Laser- and arc-heating are used in laser detonators, exploding-bridgewire detonators, and exploding foil initiators, where a shock wave and then detonation in conventional chemical explosive material is created by laser- or electric-arc heating. Laser and electric energy are not currently used in practice to generate most of the required energy, but only to initiate reactions.
Properties of explosive materials
To determine the suitability of an explosive substance for a particular use, its physical properties must first be known. The usefulness of an explosive can only be appreciated when the properties and the factors affecting them are fully understood. Some of the more important characteristics are listed below:
Availability and cost
The availability and cost of explosives are determined by the availability of the raw materials and the cost, complexity, and safety of the manufacturing operations.
Sensitivity
Main article: Sensitivity (explosives)
Sensitivity refers to the ease with which an explosive can be ignited or detonated, i.e., the amount and intensity of shock, friction, or heat that is required. When the term sensitivity is used, care must be taken to clarify what kind of sensitivity is under discussion. The relative sensitivity of a given explosive to impact may vary greatly from its sensitivity to friction or heat.

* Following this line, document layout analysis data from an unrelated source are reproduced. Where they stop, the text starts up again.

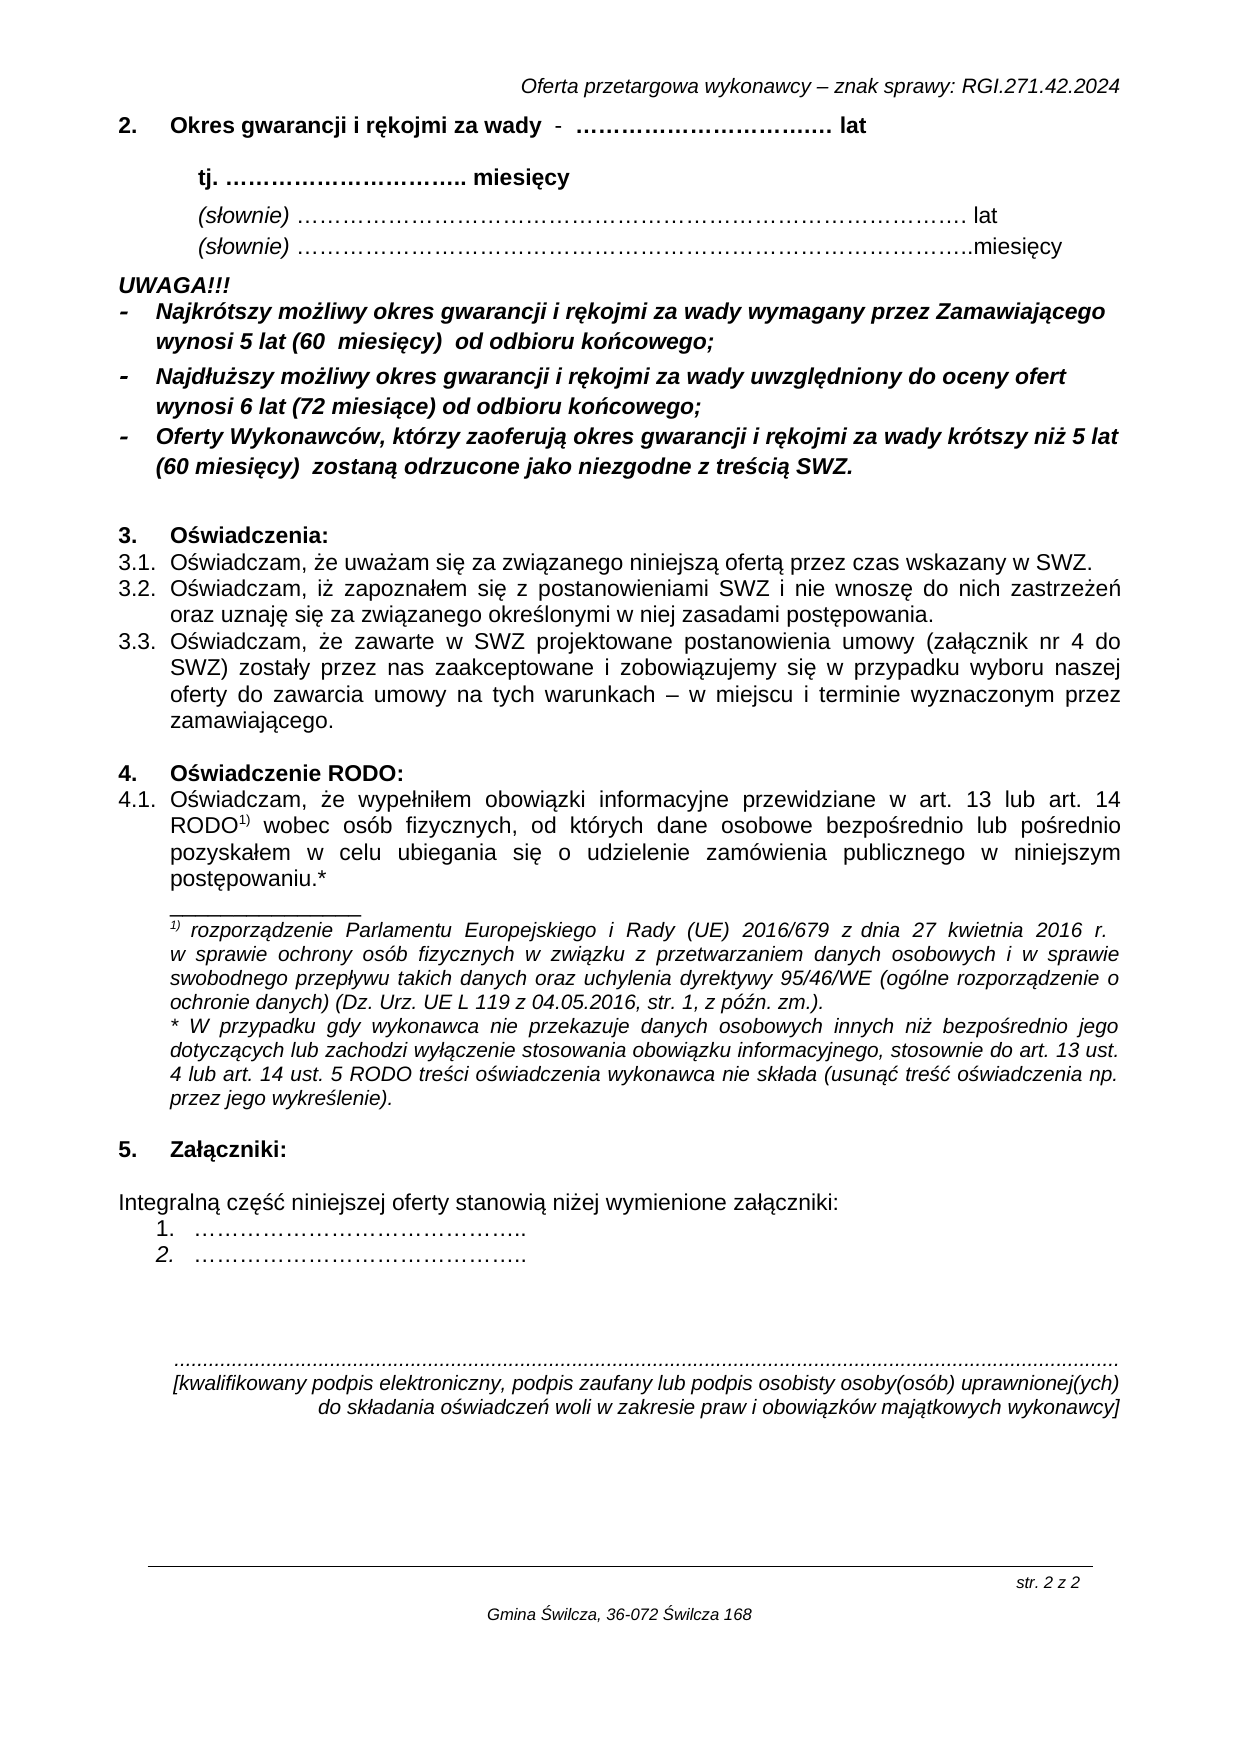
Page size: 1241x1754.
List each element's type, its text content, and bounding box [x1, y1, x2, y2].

list Najdłuższy możliwy okres gwarancji i rękojmi za wady uwzględniony do oceny ofert wynosi 6 lat (72 miesiące) od odbioru końcowego; [118, 363, 1122, 419]
list …………………………………….. [156, 1215, 1122, 1241]
list Załączniki: [118, 1136, 1122, 1162]
text _______________ [170, 891, 1122, 918]
list Oferty Wykonawców, którzy zaoferują okres gwarancji i rękojmi za wady krótszy niż 5 lat (60 miesięcy) zostaną odrzucone jako niezgodne z treścią SWZ. [118, 423, 1122, 480]
text .................................................................................................................................................................... [118, 1347, 1122, 1371]
text 1) rozporządzenie Parlamentu Europejskiego i Rady (UE) 2016/679 z dnia 27 kwietnia 2016 r. w sprawie ochrony osób fizycznych w związku z przetwarzaniem danych osobowych i w sprawie swobodnego przepływu takich danych oraz uchylenia dyrektywy 95/46/WE (ogólne rozporządzenie o ochronie danych) (Dz. Urz. UE L 119 z 04.05.2016, str. 1, z późn. zm.). [170, 918, 1122, 1013]
list Najkrótszy możliwy okres gwarancji i rękojmi za wady wymagany przez Zamawiającego wynosi 5 lat (60 miesięcy) od odbioru końcowego; [118, 298, 1122, 355]
text [kwalifikowany podpis elektroniczny, podpis zaufany lub podpis osobisty osoby(osób) uprawnionej(ych) do składania oświadczeń woli w zakresie praw i obowiązków majątkowych wykonawcy] [118, 1371, 1122, 1418]
text UWAGA!!! [118, 272, 1122, 298]
list Okres gwarancji i rękojmi za wady - ………………………….… lat [118, 112, 1122, 138]
text (słownie) ……………………………………………………………………………..miesięcy [198, 233, 1122, 259]
text * W przypadku gdy wykonawca nie przekazuje danych osobowych innych niż bezpośrednio jego dotyczących lub zachodzi wyłączenie stosowania obowiązku informacyjnego, stosownie do art. 13 ust. 4 lub art. 14 ust. 5 RODO treści oświadczenia wykonawca nie składa (usunąć treść oświadczenia np. przez jego wykreślenie). [170, 1013, 1122, 1109]
list …………………………………….. [156, 1241, 1122, 1267]
text tj. ………………………….. miesięcy [198, 163, 1122, 190]
list Oświadczam, że uważam się za związanego niniejszą ofertą przez czas wskazany w SWZ. [118, 549, 1122, 575]
text (słownie) ……………………………………………………………………………. lat [198, 202, 1122, 229]
text Integralną część niniejszej oferty stanowią niżej wymienione załączniki: [118, 1188, 1122, 1215]
list Oświadczam, że zawarte w SWZ projektowane postanowienia umowy (załącznik nr 4 do SWZ) zostały przez nas zaakceptowane i zobowiązujemy się w przypadku wyboru naszej oferty do zawarcia umowy na tych warunkach – w miejscu i terminie wyznaczonym przez zamawiającego. [118, 628, 1122, 733]
list Oświadczam, iż zapoznałem się z postanowieniami SWZ i nie wnoszę do nich zastrzeżeń oraz uznaję się za związanego określonymi w niej zasadami postępowania. [118, 575, 1122, 628]
list Oświadczenie RODO: [118, 759, 1122, 786]
list Oświadczam, że wypełniłem obowiązki informacyjne przewidziane w art. 13 lub art. 14 RODO1) wobec osób fizycznych, od których dane osobowe bezpośrednio lub pośrednio pozyskałem w celu ubiegania się o udzielenie zamówienia publicznego w niniejszym postępowaniu.* [118, 786, 1122, 891]
list Oświadczenia: [118, 522, 1122, 549]
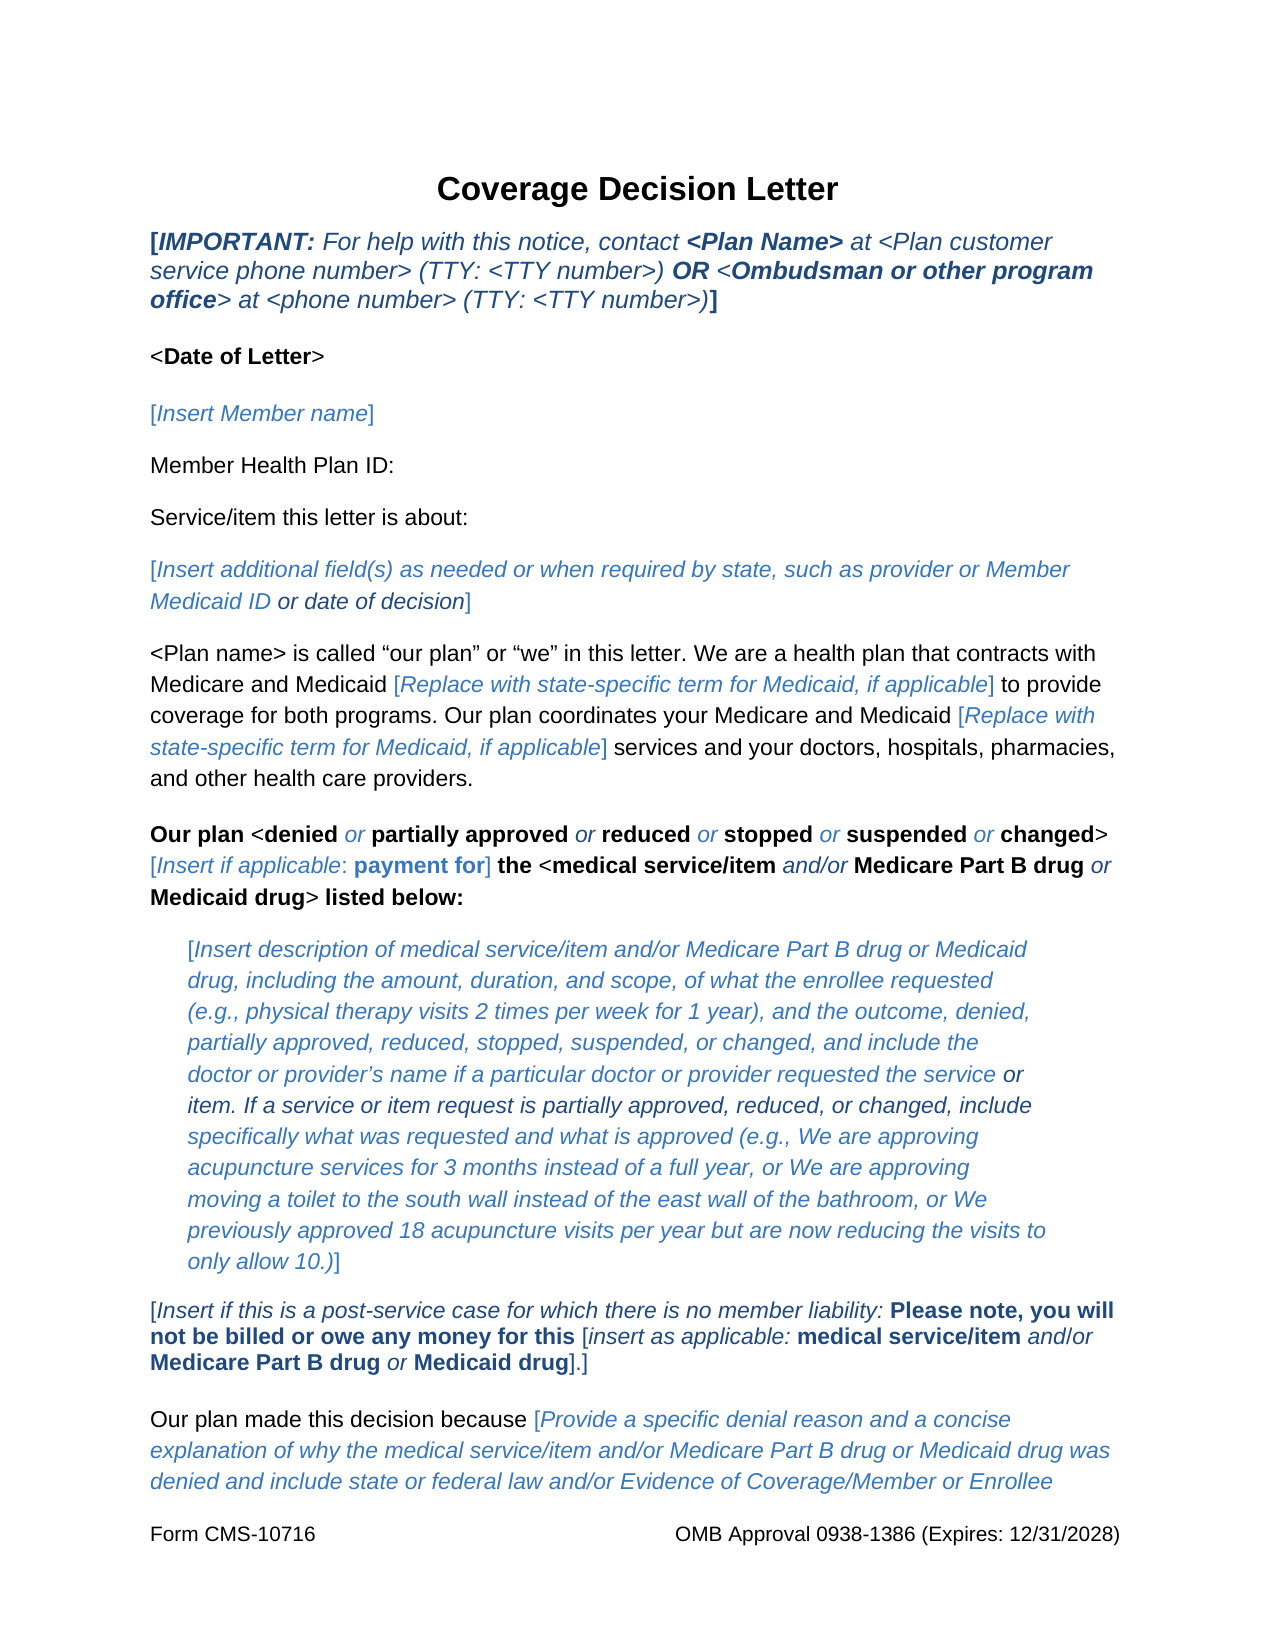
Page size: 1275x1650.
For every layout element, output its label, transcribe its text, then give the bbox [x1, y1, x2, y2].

text [Insert Member name] [150, 397, 1125, 428]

Some of the test methods used to determine sensitivity relate to:
Impact — Sensitivity is expressed in terms of the distance through which a standard weight must be dropped onto the material to cause it to explode.
Friction — Sensitivity is expressed in terms of what occurs when a weighted pendulum scrapes across the material (it may snap, crackle, ignite, and/or explode).
Heat — Sensitivity is expressed in terms of the temperature at which flashing or explosion of the material occurs.
Sensitivity is an important consideration in selecting an explosive for a particular purpose. The explosive in an armor-piercing projectile must be relatively insensitive, or the shock of impact would cause it to detonate before it penetrated to the point desired. The explosive lenses around nuclear charges are also designed to be highly insensitive, to minimize the risk of accidental detonation.
Sensitivity to initiation
The index of the capacity of an explosive to be initiated into detonation in a sustained manner. It is defined by the power of the detonator which is certain to prime the explosive to a sustained and continuous detonation. Reference is made to the Sellier-Bellot scale that consists of a series of 10 detonators, from n. 1 to n. 10, each of which corresponds to an increasing charge weight. In practice, most of the explosives on the market today are sensitive to an n. 8 detonator, where the charge corresponds to 2 grams of mercury fulminate.